Building Compassion in the Home
My father used to quote with regret:
We flatter those we hardly know
We please the passing guest,
But we deal many a deathly blow
To those we love the best
We find it far easier to be compassionate in general, compassionate toward people with whom we do not live, than to our children, our parents and our spouses. Why is this so? First, we seem to have more ego on the line when we relate to those close to us, particularly our spouses. Alan Morinis writes, “Compassion can come into existence only when you lower the barriers that ordinarily wall off and isolate your own sense of self.” When our spouses criticize us, annoy us, or disappoint us, we immediately attempt to separate ourselves from them. It is at that point when we do not want to identify with our spouse.
The second reason is that when we feel sorry for ourselves, we are a danger to ourselves and to others. Thus, when we feel criticized or ignored or hurt by others close to us and feel sorry for ourselves, we react and have no compassion for the person by whom we feel wronged.
The third reason is that we have a very short fuse with our children, spouses, and parents. A fuse, in Mussar, is the time between striking the match and the dynamite. But our best self, the self focused on middot, must look past that immediate pain and have compassion for the other person. And our best self may even recognize that those attributes that annoy us, anger us, disappoint us the most are those attributes of our own self that annoy us, anger us, disappoint us the most.
Last year’s Chanukah gift to my wife of 40 years was a pad of 3-by-10-inch paper stapled together—a coupon book. The individual coupons entitled my wife to the right to lengthen the fuse:
- This Coupon requires Mike Nichols to stop talking.
- This Coupon requires Mike Nichols to go into the den and meditate for twenty minutes.
- This Coupon requires Mike Nichols to change the subject.
- This Coupon requires Mike Nichols to take 5 deep breaths between every statement.
And so on. The coupon book also had a forever, evergreen clause meaning that each coupon is limitless in number.
When my wife opened the gift, she was not impressed, as she thought that I could not make a change in my historic reaction patterns. To her and my surprise and pleasure, the first time she handed me a coupon, I immediately stopped the bickering. Stopping an argument in its tracks is slowly becoming a good Mussar habit.

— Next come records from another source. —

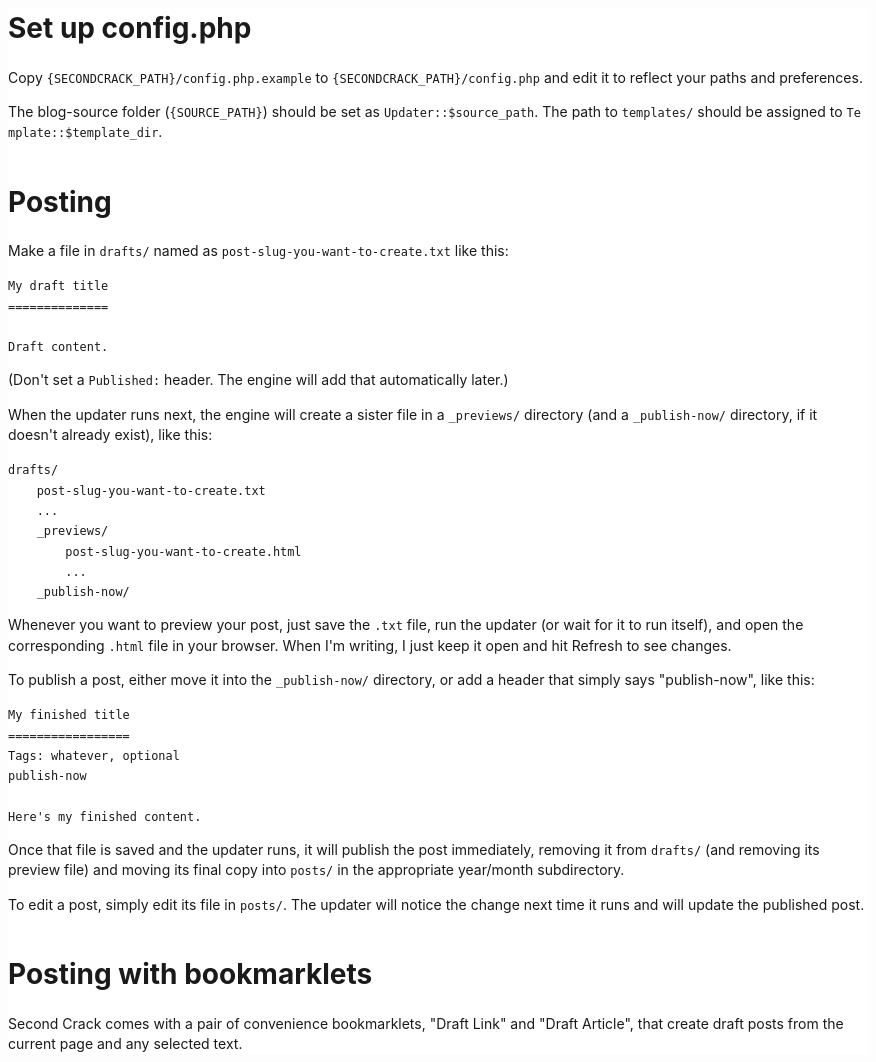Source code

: # Set up config.php

Copy `{SECONDCRACK_PATH}/config.php.example` to `{SECONDCRACK_PATH}/config.php` and edit it to reflect your paths and preferences.

The blog-source folder (`{SOURCE_PATH}`) should be set as `Updater::$source_path`. The path to `templates/` should be assigned to `Template::$template_dir`.

# Posting

Make a file in `drafts/` named as `post-slug-you-want-to-create.txt` like this:

    My draft title
    ==============
    
    Draft content.

(Don't set a `Published:` header. The engine will add that automatically later.)

When the updater runs next, the engine will create a sister file in a `_previews/` directory (and a `_publish-now/` directory, if it doesn't already exist), like this:

    drafts/
        post-slug-you-want-to-create.txt
        ...
        _previews/
            post-slug-you-want-to-create.html
            ...
        _publish-now/

Whenever you want to preview your post, just save the `.txt` file, run the updater (or wait for it to run itself), and open the corresponding `.html` file in your browser. When I'm writing, I just keep it open and hit Refresh to see changes.

To publish a post, either move it into the `_publish-now/` directory, or add a header that simply says "publish-now", like this:

    My finished title
    =================
    Tags: whatever, optional
    publish-now
    
    Here's my finished content.

Once that file is saved and the updater runs, it will publish the post immediately, removing it from `drafts/` (and removing its preview file) and moving its final copy into `posts/` in the appropriate year/month subdirectory.

To edit a post, simply edit its file in `posts/`. The updater will notice the change next time it runs and will update the published post.

# Posting with bookmarklets

Second Crack comes with a pair of convenience bookmarklets, "Draft Link" and "Draft Article", that create draft posts from the current page and any selected text.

I am far from perfect, but recently I was telling a story to my sister that my wife had already heard. When my wife commented that everyone had already heard that story, I swallowed my first reaction of hurt and irritation, and began to feel compassion for a wife of 40 years who certainly has heard many stories, many times. And to my benefit, that compassion led to one of the most important Jewish values, shalom bayit (peace in the house).